WORK TASK:
Each line below should be repeated exactly as written, with no pictures carried over.

EXERCISE INPUT:

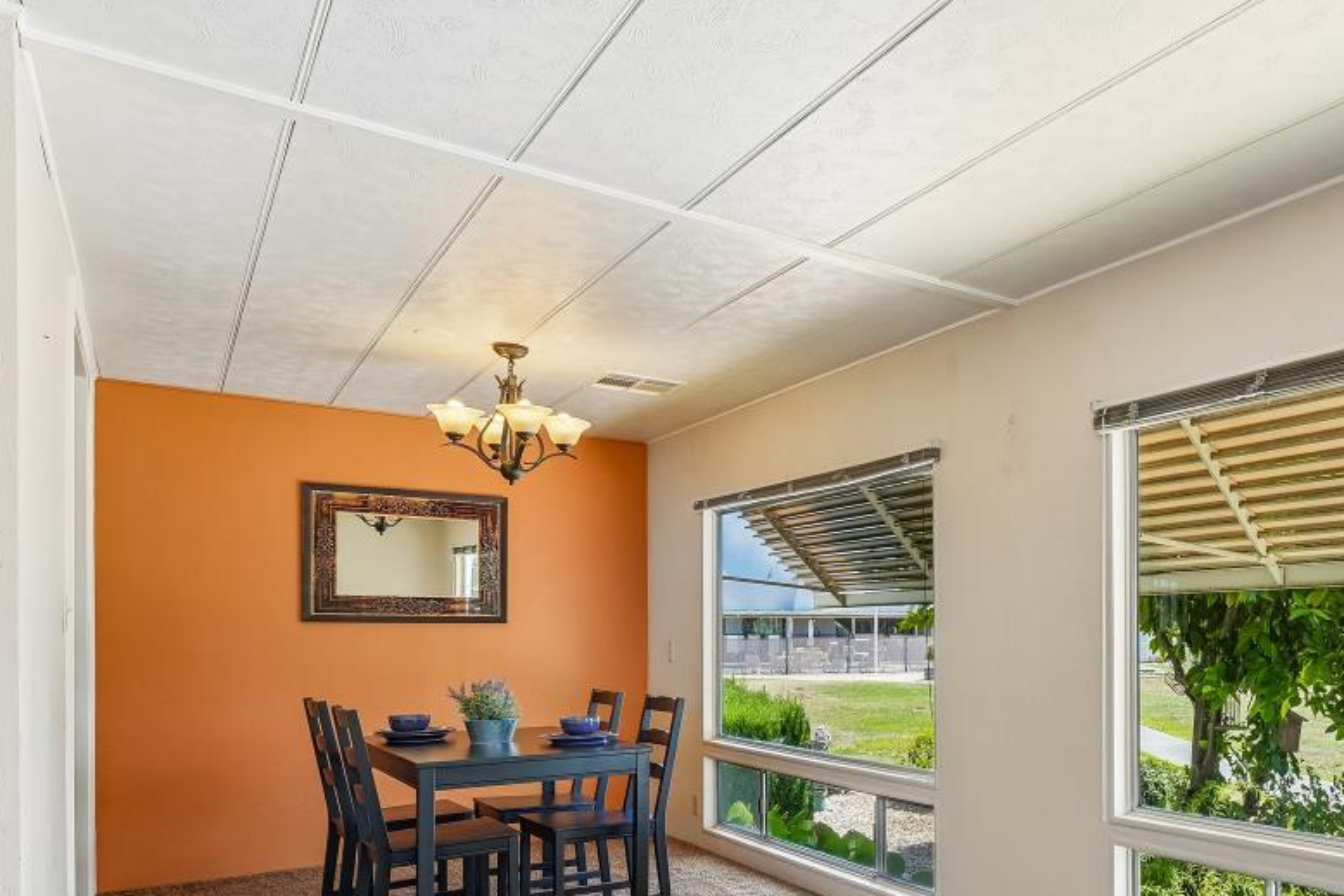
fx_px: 1008
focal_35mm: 27
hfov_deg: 60.5
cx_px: 1121
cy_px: 644
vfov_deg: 46.6
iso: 640
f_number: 8
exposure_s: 1/60
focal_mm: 14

EXERCISE OUTPUT:
fx_px: 1008
focal_35mm: 27
hfov_deg: 60.5
cx_px: 1121
cy_px: 644
vfov_deg: 46.6
iso: 640
f_number: 8
exposure_s: 1/60
focal_mm: 14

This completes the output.